___ The data ___

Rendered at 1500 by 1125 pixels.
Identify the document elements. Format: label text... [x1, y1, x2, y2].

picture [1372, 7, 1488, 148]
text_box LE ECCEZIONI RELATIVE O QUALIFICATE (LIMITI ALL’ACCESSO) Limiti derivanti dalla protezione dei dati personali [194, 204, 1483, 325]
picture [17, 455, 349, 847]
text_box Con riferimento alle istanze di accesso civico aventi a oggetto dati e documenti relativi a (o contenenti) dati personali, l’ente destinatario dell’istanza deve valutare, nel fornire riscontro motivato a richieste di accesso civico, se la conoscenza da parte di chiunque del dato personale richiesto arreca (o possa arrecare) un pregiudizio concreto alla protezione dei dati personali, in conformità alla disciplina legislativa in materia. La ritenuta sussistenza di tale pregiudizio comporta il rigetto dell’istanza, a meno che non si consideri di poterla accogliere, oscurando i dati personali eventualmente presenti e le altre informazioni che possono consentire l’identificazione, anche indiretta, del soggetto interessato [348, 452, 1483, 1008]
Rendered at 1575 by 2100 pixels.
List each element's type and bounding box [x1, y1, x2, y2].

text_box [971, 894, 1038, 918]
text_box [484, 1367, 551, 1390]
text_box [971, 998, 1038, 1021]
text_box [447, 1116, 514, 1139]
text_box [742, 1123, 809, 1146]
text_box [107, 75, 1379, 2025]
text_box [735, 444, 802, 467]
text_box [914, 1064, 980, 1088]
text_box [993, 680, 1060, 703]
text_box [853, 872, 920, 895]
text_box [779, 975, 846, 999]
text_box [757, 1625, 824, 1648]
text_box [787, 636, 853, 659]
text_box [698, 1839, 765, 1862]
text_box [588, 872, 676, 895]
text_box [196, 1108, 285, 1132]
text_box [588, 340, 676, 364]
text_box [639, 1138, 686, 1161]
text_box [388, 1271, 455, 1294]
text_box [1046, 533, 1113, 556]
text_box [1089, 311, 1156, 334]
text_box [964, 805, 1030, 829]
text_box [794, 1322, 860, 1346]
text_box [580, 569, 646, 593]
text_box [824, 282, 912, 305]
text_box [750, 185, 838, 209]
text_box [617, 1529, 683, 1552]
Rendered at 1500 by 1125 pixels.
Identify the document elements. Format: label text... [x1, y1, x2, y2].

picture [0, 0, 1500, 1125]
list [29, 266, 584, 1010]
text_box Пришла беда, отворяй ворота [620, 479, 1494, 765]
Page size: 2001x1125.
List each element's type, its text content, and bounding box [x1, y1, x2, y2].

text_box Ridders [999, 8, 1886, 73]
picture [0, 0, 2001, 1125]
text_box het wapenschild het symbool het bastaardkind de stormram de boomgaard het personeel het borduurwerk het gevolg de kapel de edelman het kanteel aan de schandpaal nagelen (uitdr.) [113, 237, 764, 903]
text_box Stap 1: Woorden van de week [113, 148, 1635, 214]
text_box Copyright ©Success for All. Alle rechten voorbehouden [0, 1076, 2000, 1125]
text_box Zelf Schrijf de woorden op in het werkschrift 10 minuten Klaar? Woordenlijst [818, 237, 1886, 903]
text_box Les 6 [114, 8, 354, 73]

___

• _Assignment_
Write out the records again, exactly as given.

• _Task result_
Rendered at 1500 by 1125 pixels.
Identify the document elements. Format: label text... [x1, y1, x2, y2].

picture [1372, 7, 1488, 148]
text_box LE ECCEZIONI RELATIVE O QUALIFICATE (LIMITI ALL’ACCESSO) Limiti derivanti dalla protezione dei dati personali [194, 204, 1483, 325]
picture [17, 455, 349, 847]
text_box Con riferimento alle istanze di accesso civico aventi a oggetto dati e documenti relativi a (o contenenti) dati personali, l’ente destinatario dell’istanza deve valutare, nel fornire riscontro motivato a richieste di accesso civico, se la conoscenza da parte di chiunque del dato personale richiesto arreca (o possa arrecare) un pregiudizio concreto alla protezione dei dati personali, in conformità alla disciplina legislativa in materia. La ritenuta sussistenza di tale pregiudizio comporta il rigetto dell’istanza, a meno che non si consideri di poterla accogliere, oscurando i dati personali eventualmente presenti e le altre informazioni che possono consentire l’identificazione, anche indiretta, del soggetto interessato [348, 452, 1483, 1008]
Rendered at 1575 by 2100 pixels.
List each element's type and bounding box [x1, y1, x2, y2].

text_box [971, 894, 1038, 918]
text_box [484, 1367, 551, 1390]
text_box [971, 998, 1038, 1021]
text_box [447, 1116, 514, 1139]
text_box [742, 1123, 809, 1146]
text_box [107, 75, 1379, 2025]
text_box [735, 444, 802, 467]
text_box [914, 1064, 980, 1088]
text_box [993, 680, 1060, 703]
text_box [853, 872, 920, 895]
text_box [779, 975, 846, 999]
text_box [757, 1625, 824, 1648]
text_box [787, 636, 853, 659]
text_box [698, 1839, 765, 1862]
text_box [588, 872, 676, 895]
text_box [196, 1108, 285, 1132]
text_box [588, 340, 676, 364]
text_box [639, 1138, 686, 1161]
text_box [388, 1271, 455, 1294]
text_box [1046, 533, 1113, 556]
text_box [1089, 311, 1156, 334]
text_box [964, 805, 1030, 829]
text_box [794, 1322, 860, 1346]
text_box [580, 569, 646, 593]
text_box [824, 282, 912, 305]
text_box [750, 185, 838, 209]
text_box [617, 1529, 683, 1552]
Rendered at 1500 by 1125 pixels.
Identify the document elements. Format: label text... [x1, y1, x2, y2].

picture [0, 0, 1500, 1125]
list [29, 266, 584, 1010]
text_box Пришла беда, отворяй ворота [620, 479, 1494, 765]
Page size: 2001x1125.
List each element's type, its text content, and bounding box [x1, y1, x2, y2].

text_box Ridders [999, 8, 1886, 73]
picture [0, 0, 2001, 1125]
text_box het wapenschild het symbool het bastaardkind de stormram de boomgaard het personeel het borduurwerk het gevolg de kapel de edelman het kanteel aan de schandpaal nagelen (uitdr.) [113, 237, 764, 903]
text_box Stap 1: Woorden van de week [113, 148, 1635, 214]
text_box Copyright ©Success for All. Alle rechten voorbehouden [0, 1076, 2000, 1125]
text_box Zelf Schrijf de woorden op in het werkschrift 10 minuten Klaar? Woordenlijst [818, 237, 1886, 903]
text_box Les 6 [114, 8, 354, 73]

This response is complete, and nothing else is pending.